It couldn't go on much longer.
When I suddenly found myself unemployed, thanks to one of the coldest, most heartless separations I've ever undergone, I was sort of in shock. I'd thought things were improving after a tough time, but it must've been too little, too late.
That was back in September, and once I took stock, I decided not to go looking right away, and after a while got busy with setting up more of a presence online, first with Squidoo and the lenses, then with Have Pun Will Travel. Like probably everyone else who's ever thought of using the Internet to make money, I was wildly overoptimistic. But it got me started, at least.
Regardless of whether jobs have been lousy paying, which has been all of them over the past five years or so, or even if I wasn't working for a while, I was at least always able to keep up with the credit cards with at least minimum payments. So that's what I've done lately, and used the cards to keep me from becoming homeless and hungry. Of course, that means I'm going to be owing on the cards for quite some time to come, but the break was worth it.

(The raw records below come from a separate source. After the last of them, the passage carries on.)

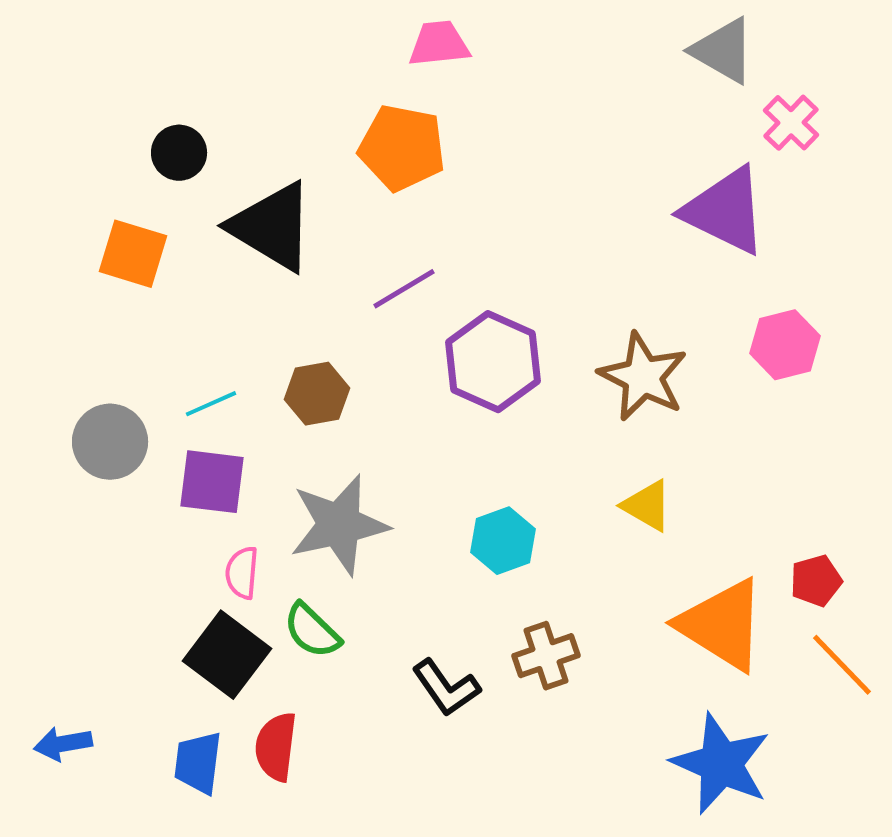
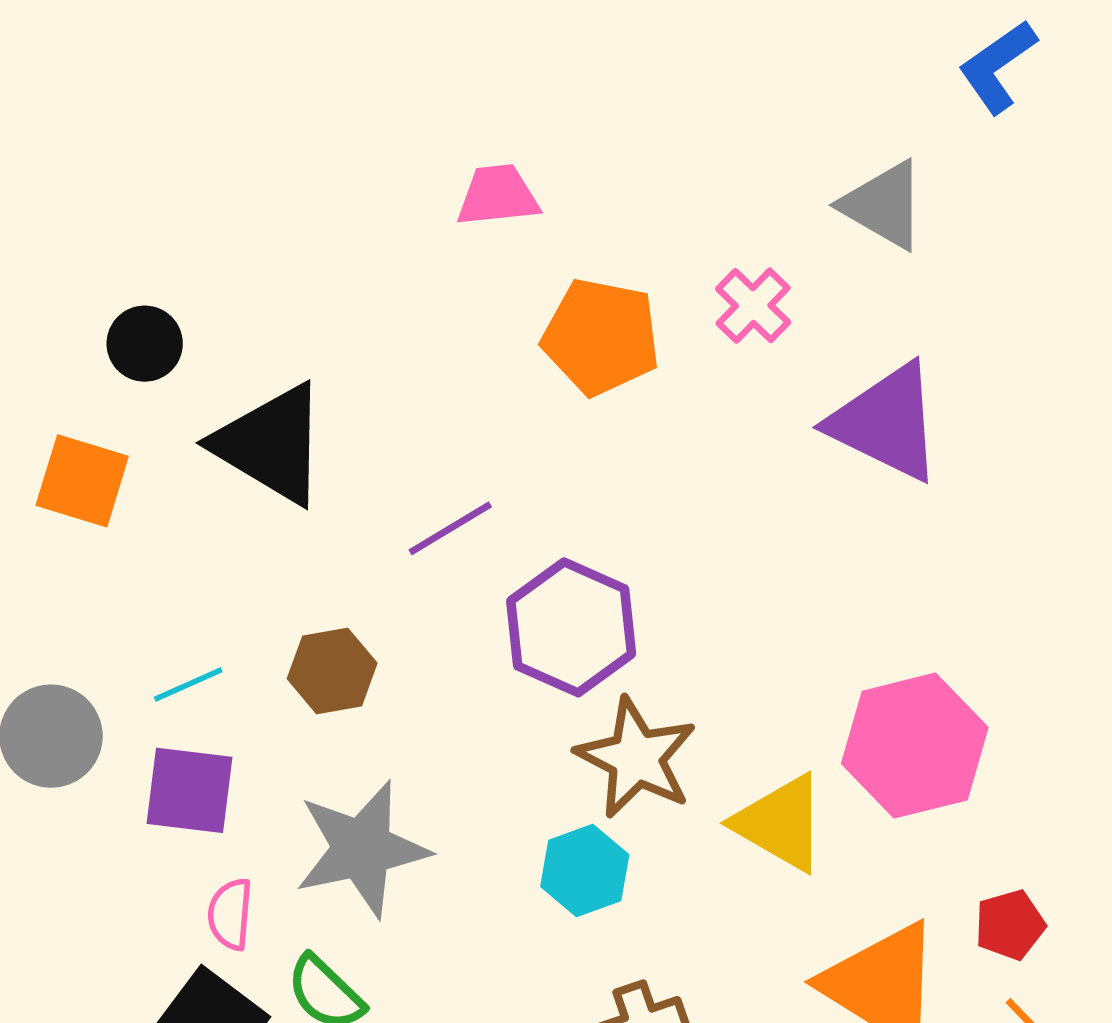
pink cross: (791, 123) -> (753, 306), moved
orange pentagon: (402, 148) -> (601, 337), moved
pink hexagon: (785, 345) -> (915, 746), moved, size x1.5
brown star: (643, 377) -> (636, 758), moved
yellow triangle: (647, 506) -> (780, 823), size x1.4

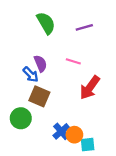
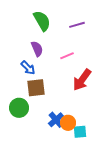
pink line: (73, 61) -> (67, 56), turned -40
purple semicircle: (40, 64) -> (37, 49), moved
brown square: (39, 96) -> (36, 88), turned -30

Today I went back to a former employer. Since all my jobs have been with call centers, I went back to the one closest to where I live. It took me nearly an hour to get to my previous job each day, and another hour to get back home again - two hours per day. The place I just applied to is less than ten minutes away, so I gain a good hour and a half each day. That's an hour and a half I can use to keep doing web pages, lenses, and whatever else I decide to do to try and get some extra money.

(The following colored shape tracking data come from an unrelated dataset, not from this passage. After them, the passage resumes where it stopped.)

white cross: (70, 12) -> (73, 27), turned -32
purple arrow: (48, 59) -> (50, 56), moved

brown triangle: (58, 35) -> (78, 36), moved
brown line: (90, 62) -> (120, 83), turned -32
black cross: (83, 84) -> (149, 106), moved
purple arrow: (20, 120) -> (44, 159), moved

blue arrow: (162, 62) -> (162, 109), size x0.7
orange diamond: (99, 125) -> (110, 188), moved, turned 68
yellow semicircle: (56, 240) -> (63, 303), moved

At least I know what to expect from the job, which, provided there's nothing that comes up to keep me from getting it, will start with five weeks of training next Monday. The good part is that means I don't have to take calls until mid-late February. Training is usually a breeze, although I'll be sure I learn what's necessary to do the job. Aside from being close to home, this place hires just about anyone, so age discrimination shouldn't be a factor, as it so subtly a factor at so many places.
There's a downside to them hiring just about anyone, of course, so I'll end up working with a lot of people who really don't give a rat's patoot about much of anything except themselves. They're the kind of people for whom actually working the 40 hours per week they were hired for gets treated as a goal to be met at some undetermined, but very distant time. They're the kind of people who can't wait to go on break so they can call up some family member or boy/girlfriend and spend the whole break yelling at them, either in the break room, or outside in the smoking area as they furiously puff away and yell simultaneously. I don't hang out with people from call centers after work, needless to say.

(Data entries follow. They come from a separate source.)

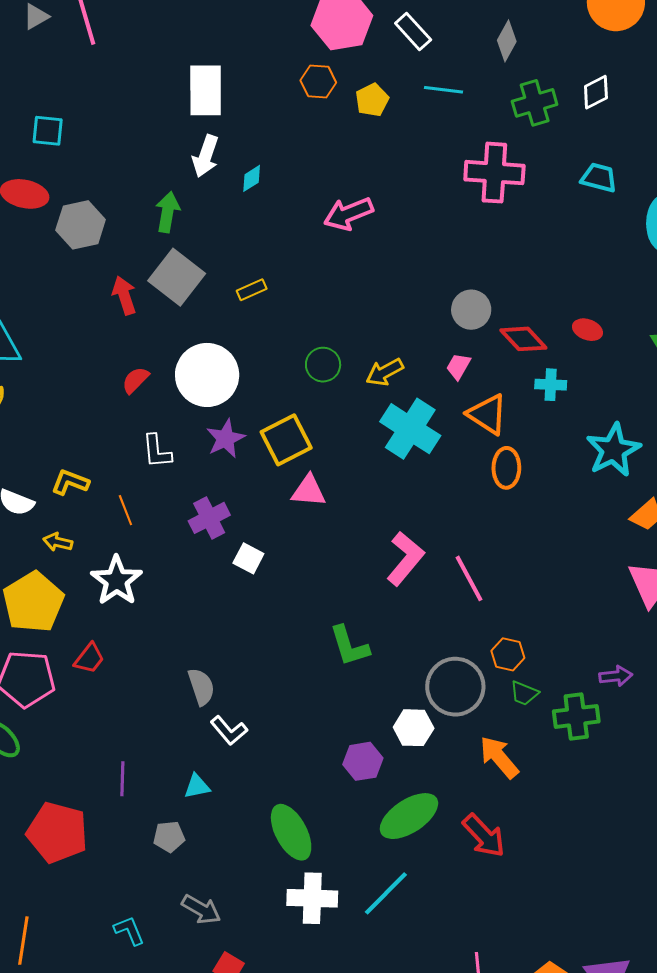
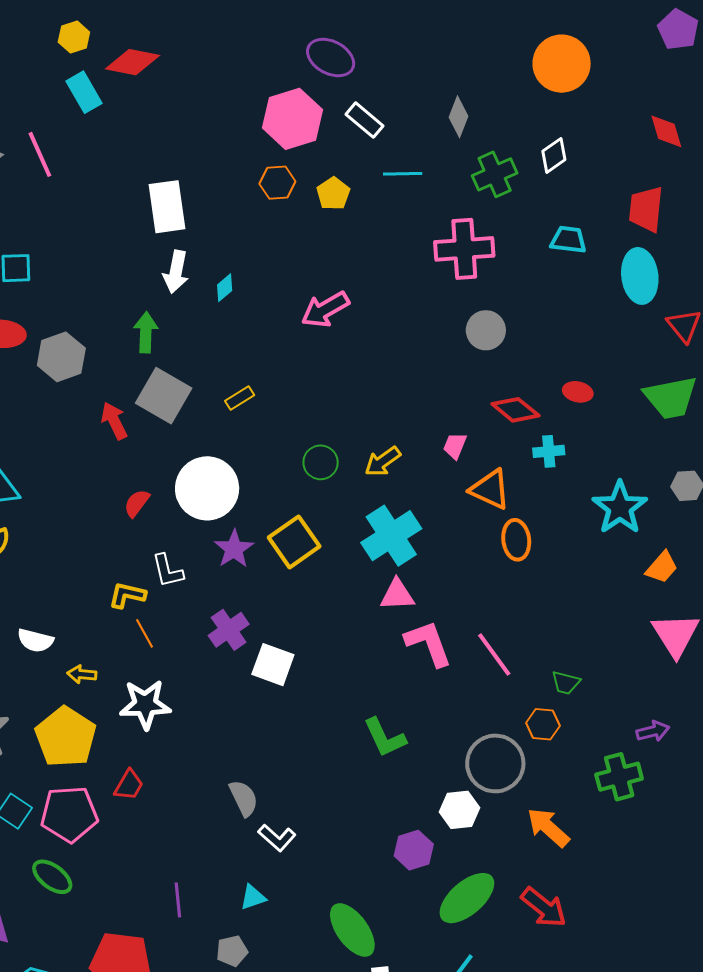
gray circle: (471, 310) -> (486, 330), moved
cyan cross: (410, 429) -> (391, 536), moved, turned 32
yellow L-shape: (70, 482) -> (127, 595), moved
pink triangle: (309, 491) -> (397, 595), moved
white square: (248, 558) -> (273, 665), size x1.4
pink L-shape: (405, 558) -> (428, 643), turned -52
white star: (117, 581) -> (145, 704), turned -30
green trapezoid: (524, 693) -> (566, 683), moved

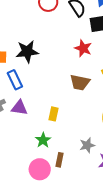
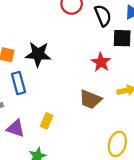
purple triangle: (19, 108) -> (16, 128), moved
yellow rectangle: (54, 114) -> (47, 121), moved

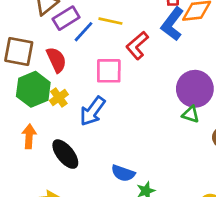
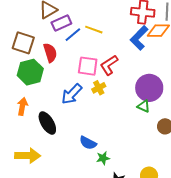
red L-shape: (137, 45) -> (109, 65), moved
yellow cross: (59, 97) -> (99, 88), moved

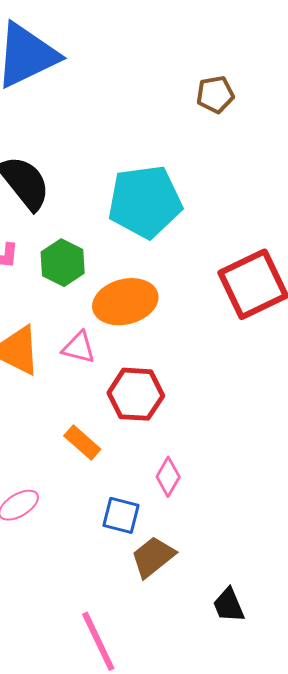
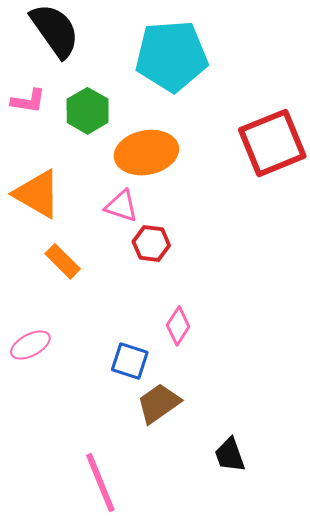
pink triangle: (79, 348) -> (122, 206), moved
red hexagon: (136, 394) -> (151, 243), size x0.7
orange rectangle: (82, 443) -> (63, 261), moved

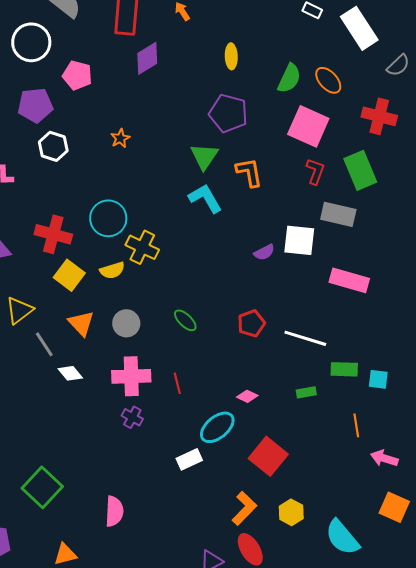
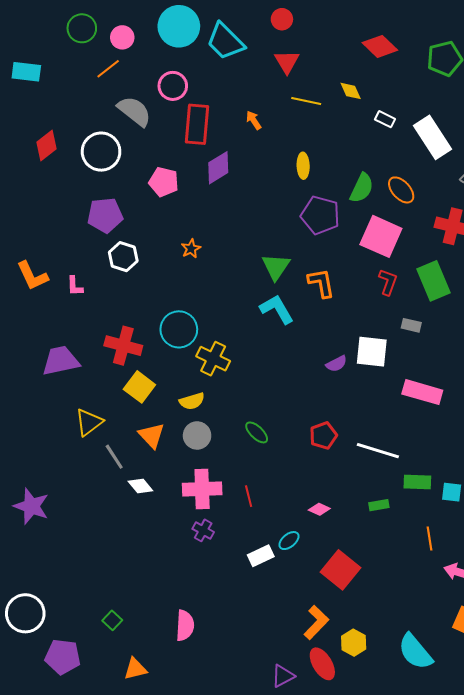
pink pentagon: (77, 75) -> (164, 182), moved
purple pentagon: (228, 113) -> (320, 215), moved
gray rectangle: (338, 214) -> (411, 325), size x0.6
yellow semicircle: (112, 270) -> (192, 401), moved
cyan ellipse: (217, 427) -> (289, 541), size x0.6
white rectangle: (189, 459) -> (261, 556), moved
green square: (42, 487) -> (112, 620), moved, size x0.5
yellow hexagon: (291, 512) -> (354, 643), moved

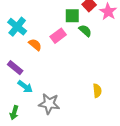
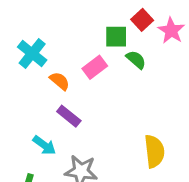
purple rectangle: (15, 68) -> (69, 116), moved
yellow semicircle: (97, 91) -> (154, 151), size x1.5

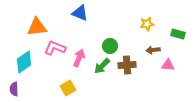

One thing I've already decided - if something they want me to do doesn't make a whole lot of sense to me, I'll do it anyway. That was probably my downfall on the last job. They kept insisting I say stuff that does nothing to help the customer, stuff that if I didn't say it, the customer never would've noticed, and the call would go just a bit faster. By the time I started doing it their way, it was, apparently, too late.
The problem with many call centers is that instead of being focused on the customer, they focus on statistics, which means, in part, whether or not the person taking the calls says certain specific things in a specific manner, regardless of whether this helps the customer in any way or not. On the last job, it wasn't enough to efficiently and promptly answer a customer's question. First you had to assure the customer you could answer the question, and only then could you answer the question. It's like someone asks me what time it is. My initial efficient response (and probably yours too) would be "3:30" or whatever time it is. But according to the geniuses of marketing, this was wrong. The "correct" response is something like, "I'd be happy to tell you what time it is. It's 3:30." Just saying "3:30" doesn't mean I'm not happy to tell the person the time, it's just doing it their way takes longer and just isn't the way normal human beings in a normal conversation talk. "3:30" is understood to be an adequate answer, and the conversation moves on. In the real world outside call centers, anyway.
So I'll go back, and see how long I can stand it this time. And you may have noticed, aside from my obvious lack of enthusiasm, I haven't mentioned the name of the employer. I don't plan to, either now or later. It's safer that way.